¡Me encanta bailar!
Y no sólo eso, disfruto muchísimo el ver cómo la gente se da a la tarea de mover cada parte de su cuerpo en el intento de hacerse uno con la música y el ritmo. El resultado, casi siempre, es una sonrisa en el rostro. ¡Cuánto placer trae la danza!
Pero, ayer descubrí, no todos los bailes son con música de instrumentos. También los hay que se acompañan con la música del corazón y pueden ser la mar de alegres.
Con dos manitas o, debo corregir, manotas y dos patas cada vez más fuertes, Lorenzo bailó, por primera vez desde su accidente, lo que podría yo llamar un “jarabe tapatío”.
Al igual que los charros pasando la pierna sobre el sombrero, Lorenzo jugueteaba con sus manos sobre una pelota de hilos de colores, logrando nuevamente, que sus cuartos traseros se hicieran cargo de sus casi 60 kilos.
¡El espectáculo era fascinante y divertido! Como adolescente, que finalmente está a punto de ser, su ritmo era algo descuadrado y su facha no era como la de un bailarín de ballet pero, aún así, ¡era hermoso!

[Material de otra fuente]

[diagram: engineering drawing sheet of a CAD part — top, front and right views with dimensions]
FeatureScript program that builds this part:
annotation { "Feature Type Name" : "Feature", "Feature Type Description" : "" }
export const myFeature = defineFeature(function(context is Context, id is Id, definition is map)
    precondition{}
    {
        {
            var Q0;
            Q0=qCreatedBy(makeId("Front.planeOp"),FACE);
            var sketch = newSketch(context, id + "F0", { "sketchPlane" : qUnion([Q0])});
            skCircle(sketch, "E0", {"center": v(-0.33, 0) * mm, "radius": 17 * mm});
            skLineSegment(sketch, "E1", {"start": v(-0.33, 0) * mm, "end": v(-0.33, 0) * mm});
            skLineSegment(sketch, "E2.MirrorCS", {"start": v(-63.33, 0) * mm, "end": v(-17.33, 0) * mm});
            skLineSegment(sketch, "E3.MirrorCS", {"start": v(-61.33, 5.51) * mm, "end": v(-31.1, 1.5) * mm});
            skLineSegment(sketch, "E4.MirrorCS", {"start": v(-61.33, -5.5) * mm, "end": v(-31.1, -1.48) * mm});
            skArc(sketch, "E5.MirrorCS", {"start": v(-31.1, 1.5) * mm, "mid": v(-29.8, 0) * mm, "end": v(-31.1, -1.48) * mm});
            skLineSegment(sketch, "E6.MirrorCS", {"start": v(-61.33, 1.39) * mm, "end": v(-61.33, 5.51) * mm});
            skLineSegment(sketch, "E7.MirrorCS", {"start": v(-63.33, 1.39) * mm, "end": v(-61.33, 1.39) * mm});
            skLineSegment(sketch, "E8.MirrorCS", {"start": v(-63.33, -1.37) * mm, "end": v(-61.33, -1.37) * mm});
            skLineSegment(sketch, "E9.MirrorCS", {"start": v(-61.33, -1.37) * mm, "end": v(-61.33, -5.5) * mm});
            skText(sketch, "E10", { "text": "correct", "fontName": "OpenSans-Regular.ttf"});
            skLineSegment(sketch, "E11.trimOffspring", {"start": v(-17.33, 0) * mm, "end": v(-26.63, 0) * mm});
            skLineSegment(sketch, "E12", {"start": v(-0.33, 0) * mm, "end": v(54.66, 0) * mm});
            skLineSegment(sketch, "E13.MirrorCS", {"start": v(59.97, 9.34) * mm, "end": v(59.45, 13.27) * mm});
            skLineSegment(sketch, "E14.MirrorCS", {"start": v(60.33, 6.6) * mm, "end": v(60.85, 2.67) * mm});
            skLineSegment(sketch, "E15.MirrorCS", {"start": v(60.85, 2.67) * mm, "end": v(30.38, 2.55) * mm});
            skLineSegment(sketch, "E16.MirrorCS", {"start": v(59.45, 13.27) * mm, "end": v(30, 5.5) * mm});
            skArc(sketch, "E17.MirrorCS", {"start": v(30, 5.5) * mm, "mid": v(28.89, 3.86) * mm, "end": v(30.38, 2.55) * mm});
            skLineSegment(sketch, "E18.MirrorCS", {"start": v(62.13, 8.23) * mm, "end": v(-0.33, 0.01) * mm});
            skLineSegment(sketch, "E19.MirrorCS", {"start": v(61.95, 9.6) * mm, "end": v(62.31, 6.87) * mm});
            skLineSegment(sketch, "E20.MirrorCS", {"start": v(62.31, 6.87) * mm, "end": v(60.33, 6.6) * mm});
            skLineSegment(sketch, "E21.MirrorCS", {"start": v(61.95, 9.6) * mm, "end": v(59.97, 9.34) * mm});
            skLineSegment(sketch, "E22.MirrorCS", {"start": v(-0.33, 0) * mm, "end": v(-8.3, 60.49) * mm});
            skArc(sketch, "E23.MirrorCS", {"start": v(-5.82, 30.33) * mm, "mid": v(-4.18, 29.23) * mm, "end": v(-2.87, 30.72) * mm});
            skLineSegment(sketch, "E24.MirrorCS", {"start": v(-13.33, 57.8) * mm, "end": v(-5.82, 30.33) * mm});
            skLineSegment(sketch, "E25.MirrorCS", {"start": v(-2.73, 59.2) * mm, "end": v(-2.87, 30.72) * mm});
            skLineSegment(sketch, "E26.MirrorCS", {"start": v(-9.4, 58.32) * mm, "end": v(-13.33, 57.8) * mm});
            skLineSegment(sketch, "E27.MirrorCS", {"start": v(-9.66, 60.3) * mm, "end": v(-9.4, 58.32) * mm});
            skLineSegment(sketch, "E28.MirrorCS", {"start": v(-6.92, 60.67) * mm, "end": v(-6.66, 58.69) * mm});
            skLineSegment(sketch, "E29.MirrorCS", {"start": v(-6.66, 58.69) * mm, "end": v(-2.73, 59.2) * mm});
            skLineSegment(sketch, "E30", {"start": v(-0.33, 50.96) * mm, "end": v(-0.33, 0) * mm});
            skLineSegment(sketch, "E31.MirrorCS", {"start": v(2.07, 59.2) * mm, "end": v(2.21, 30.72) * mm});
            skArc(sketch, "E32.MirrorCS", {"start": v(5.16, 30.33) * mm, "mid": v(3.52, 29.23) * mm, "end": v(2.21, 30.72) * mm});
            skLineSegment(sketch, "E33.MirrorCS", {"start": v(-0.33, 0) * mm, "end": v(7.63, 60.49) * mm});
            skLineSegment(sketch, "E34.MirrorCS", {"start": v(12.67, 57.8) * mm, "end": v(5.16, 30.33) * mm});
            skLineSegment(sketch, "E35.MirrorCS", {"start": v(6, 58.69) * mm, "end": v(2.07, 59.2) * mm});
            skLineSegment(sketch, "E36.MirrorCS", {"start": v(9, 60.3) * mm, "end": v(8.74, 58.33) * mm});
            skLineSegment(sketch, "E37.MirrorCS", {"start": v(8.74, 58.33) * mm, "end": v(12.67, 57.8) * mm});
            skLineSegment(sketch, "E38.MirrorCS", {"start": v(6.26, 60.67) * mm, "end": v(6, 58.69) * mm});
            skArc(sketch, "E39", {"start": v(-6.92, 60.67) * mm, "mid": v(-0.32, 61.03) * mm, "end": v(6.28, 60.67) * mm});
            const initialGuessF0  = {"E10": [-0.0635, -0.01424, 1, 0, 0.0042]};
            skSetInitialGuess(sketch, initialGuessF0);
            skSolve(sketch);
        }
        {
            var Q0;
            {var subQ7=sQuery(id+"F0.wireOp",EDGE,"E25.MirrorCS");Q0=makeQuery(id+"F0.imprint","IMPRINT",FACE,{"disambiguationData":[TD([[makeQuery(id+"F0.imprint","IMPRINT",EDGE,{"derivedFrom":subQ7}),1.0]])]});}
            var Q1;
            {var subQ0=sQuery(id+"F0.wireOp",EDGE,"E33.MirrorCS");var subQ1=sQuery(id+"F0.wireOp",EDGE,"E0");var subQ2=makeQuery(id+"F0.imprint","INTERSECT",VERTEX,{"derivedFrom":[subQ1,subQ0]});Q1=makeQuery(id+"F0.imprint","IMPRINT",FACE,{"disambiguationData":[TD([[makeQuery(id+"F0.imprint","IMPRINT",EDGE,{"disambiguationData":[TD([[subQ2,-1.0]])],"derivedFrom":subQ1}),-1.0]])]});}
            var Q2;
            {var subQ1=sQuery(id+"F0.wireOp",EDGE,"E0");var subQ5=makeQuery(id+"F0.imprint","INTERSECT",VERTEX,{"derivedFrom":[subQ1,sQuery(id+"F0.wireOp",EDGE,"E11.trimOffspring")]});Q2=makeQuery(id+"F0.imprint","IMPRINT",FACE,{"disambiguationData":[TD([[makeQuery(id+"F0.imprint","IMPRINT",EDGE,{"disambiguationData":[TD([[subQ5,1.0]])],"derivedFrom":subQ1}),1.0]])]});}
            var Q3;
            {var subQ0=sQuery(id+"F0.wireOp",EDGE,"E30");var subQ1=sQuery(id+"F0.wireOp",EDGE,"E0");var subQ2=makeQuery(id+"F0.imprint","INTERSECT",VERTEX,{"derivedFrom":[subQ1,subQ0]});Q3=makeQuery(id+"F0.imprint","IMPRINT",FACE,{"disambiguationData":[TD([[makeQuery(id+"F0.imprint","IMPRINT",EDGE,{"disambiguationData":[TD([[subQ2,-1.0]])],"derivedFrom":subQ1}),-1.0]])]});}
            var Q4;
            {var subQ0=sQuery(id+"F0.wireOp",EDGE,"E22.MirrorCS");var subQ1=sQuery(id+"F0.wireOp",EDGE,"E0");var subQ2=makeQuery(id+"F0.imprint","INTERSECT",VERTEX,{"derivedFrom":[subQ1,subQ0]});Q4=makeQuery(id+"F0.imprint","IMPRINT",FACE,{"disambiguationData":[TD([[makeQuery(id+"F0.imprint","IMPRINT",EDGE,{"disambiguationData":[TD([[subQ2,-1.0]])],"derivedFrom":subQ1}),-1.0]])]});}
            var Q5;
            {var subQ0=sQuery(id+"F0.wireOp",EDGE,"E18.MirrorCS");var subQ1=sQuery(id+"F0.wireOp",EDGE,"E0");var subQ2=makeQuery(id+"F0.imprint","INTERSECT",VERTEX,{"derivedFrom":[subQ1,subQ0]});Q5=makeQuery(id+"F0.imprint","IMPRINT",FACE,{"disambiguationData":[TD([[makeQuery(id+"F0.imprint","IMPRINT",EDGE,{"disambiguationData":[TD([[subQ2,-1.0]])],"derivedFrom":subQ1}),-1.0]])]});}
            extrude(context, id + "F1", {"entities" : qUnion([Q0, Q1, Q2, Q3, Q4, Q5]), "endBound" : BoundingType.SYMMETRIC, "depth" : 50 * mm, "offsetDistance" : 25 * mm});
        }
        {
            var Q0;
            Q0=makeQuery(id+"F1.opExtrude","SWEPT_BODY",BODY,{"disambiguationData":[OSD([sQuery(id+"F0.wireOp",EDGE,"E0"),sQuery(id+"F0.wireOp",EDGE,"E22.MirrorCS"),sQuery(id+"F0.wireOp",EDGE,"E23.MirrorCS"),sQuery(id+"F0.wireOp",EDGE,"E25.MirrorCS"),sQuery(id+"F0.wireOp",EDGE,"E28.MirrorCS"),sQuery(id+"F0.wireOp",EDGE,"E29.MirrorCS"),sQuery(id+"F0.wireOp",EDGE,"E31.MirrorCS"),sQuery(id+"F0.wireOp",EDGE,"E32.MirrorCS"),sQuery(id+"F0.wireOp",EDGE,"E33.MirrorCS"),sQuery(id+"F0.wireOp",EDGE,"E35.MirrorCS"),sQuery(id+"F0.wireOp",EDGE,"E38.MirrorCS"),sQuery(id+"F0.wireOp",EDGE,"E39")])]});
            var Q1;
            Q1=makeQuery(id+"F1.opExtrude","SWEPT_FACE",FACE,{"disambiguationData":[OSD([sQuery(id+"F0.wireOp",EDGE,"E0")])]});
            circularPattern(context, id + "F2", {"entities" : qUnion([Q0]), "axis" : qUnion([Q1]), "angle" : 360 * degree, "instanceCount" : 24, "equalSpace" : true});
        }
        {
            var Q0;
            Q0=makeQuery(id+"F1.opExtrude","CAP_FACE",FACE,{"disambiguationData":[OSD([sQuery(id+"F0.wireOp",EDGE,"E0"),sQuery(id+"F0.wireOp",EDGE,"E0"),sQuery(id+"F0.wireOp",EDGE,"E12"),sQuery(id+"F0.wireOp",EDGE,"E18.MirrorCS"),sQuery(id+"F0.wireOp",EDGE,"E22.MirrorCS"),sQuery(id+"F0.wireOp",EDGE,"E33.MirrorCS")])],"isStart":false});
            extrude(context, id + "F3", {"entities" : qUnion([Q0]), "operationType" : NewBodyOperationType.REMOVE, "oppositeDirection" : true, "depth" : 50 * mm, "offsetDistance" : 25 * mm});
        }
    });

Unidos a su entusiasmo, mi esposo y yo, bailamos alrededor de él y aplaudimos su osadía. Aunque la fuerza de sus patas traseras no le permitieron prolongar su danza, sé que su corazón, al igual que el nuestro, continuó retozando contagiado de celebración.
Ese momento mágico me enseñó cuanta verdad hay en lo que Jesús algún día dijo: “Lloren con los que sufran y alégrense con los que gocen”. Lorenzo, seguimos contigo y, ésta vez, ¡alegrándonos!